How ActivityPub works. Source

ActivityPub was developed by the World Wide Web Consortium (W3C), a global organisation that governs the standards of the internet. In 2018, W3C came together and published a paper detailing how ActivityPub is built, implemented, how users interact with it, and more.

ActivityPub mainly provides a client and server API for users to create and delete content. The two major selling points of ActivityPub are that:

  1. Social media networks built on top of ActivityPub are decentralised and can ‘speak’ to one another.
  2. Nobody owns your data on those networks, and you can carry it across different servers however you please.

ActivityPub is not owned by any corporation, and that the team that built the protocol has no corporate involvement.

Why is ActivityPub important?

Decentralised social media networks powered by ActivityPub started to gain mainstream media coverage after Elon Musk’s acquisition of Twitter/X in November 2022.

Many users on the platform perceived Musk’s takeover as the end of a free and open internet due to the billionaire’s increasingly right-leaning views. According to reports, Mastodon, a popular decentralised social media network, saw 70,000 new sign-ups a day after Musk’s Twitter takeover was finalised.

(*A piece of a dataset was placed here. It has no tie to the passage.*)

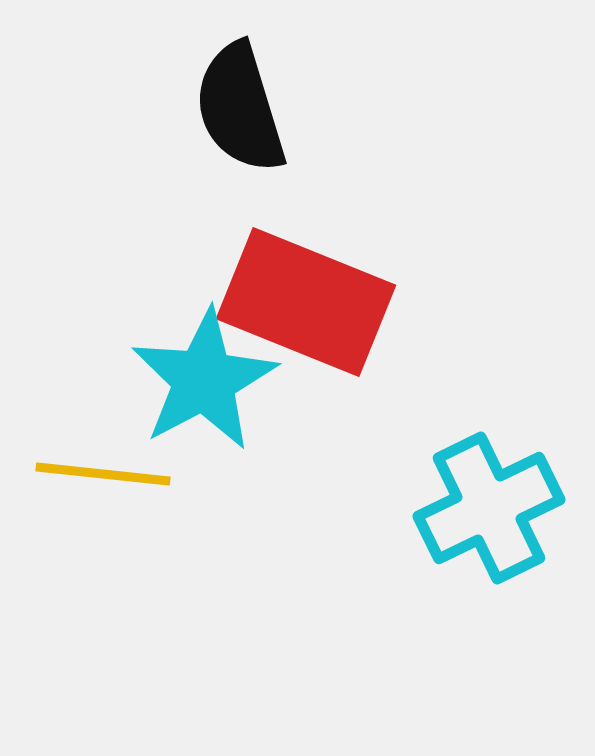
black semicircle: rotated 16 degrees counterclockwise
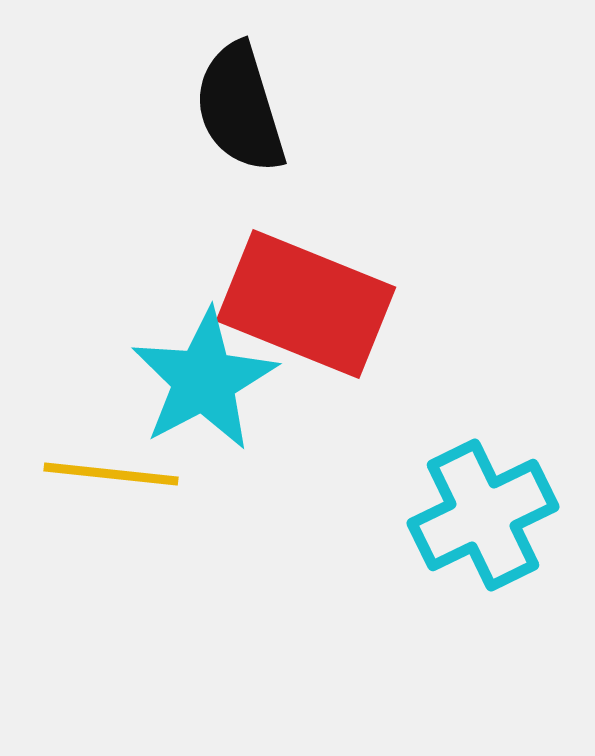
red rectangle: moved 2 px down
yellow line: moved 8 px right
cyan cross: moved 6 px left, 7 px down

Decentralised social network Mastodon downloads. Source

In late July, as Twitter proceeded with its rebranding exercise, a photographer named Gene X Hwang who owned the handle @X on the platform had his account forcefully taken away by Elon Musk with no explanation.

Hwang registered the handle over 16 years ago, and said that he was notified by Musk’s team via email that @X would be taken back by Twitter/X as it is the company’s property. He also confirmed to journalists that he wasn’t given any financial compensation, and was offered only merchandise in exchange.

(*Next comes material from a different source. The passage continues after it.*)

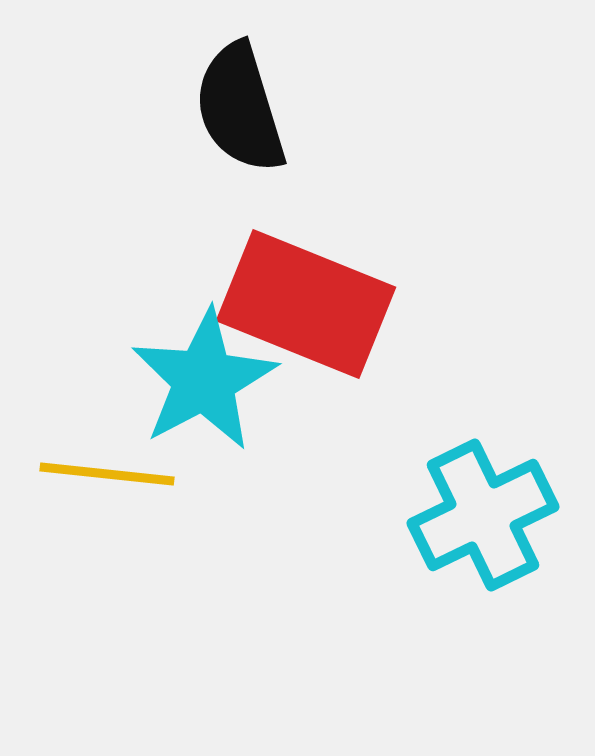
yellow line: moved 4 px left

In a separate case, a musician and software developer named Jeremy Vaught who owned the Twitter/X handle @music for 16 years also saw his account commandeered by Musk’s team.

“Super pissed,” Vaught wrote.

Owning your internet identity

The two cases above drew heavy backlash from Twitter/X users, with many criticising Musk’s authoritarian rule of the microblogging site. That one’s domain can be taken away by a central entity is the main issue that decentralised social media seeks to solve. ActivityPub’s infrastructure, as well as the social media networks it empowers, gives power and true ownership back to the people.

“In Web2, we are all merely serfs toiling in the lands of the platforms such as Twitter/X and owning no rights whatsoever…” tweeted Yat Siu, co-founder and executive chairman of Animoca Brands.

“People say things like ‘my X account’, or ‘my Google account’. But it is not your account. It belongs to the administrator of the system you’re using and is loaned to you at their convenience,” explained web developer Phil Windley.

Threads and Mastodon are currently two of the most popular decentralised social media platforms. As of now, only Mastodon is powered by ActivityPub. As Threads is expected to integrate ActivityPub support soon, users can expect the protocol to become the backbone of decentralised internet in the near future.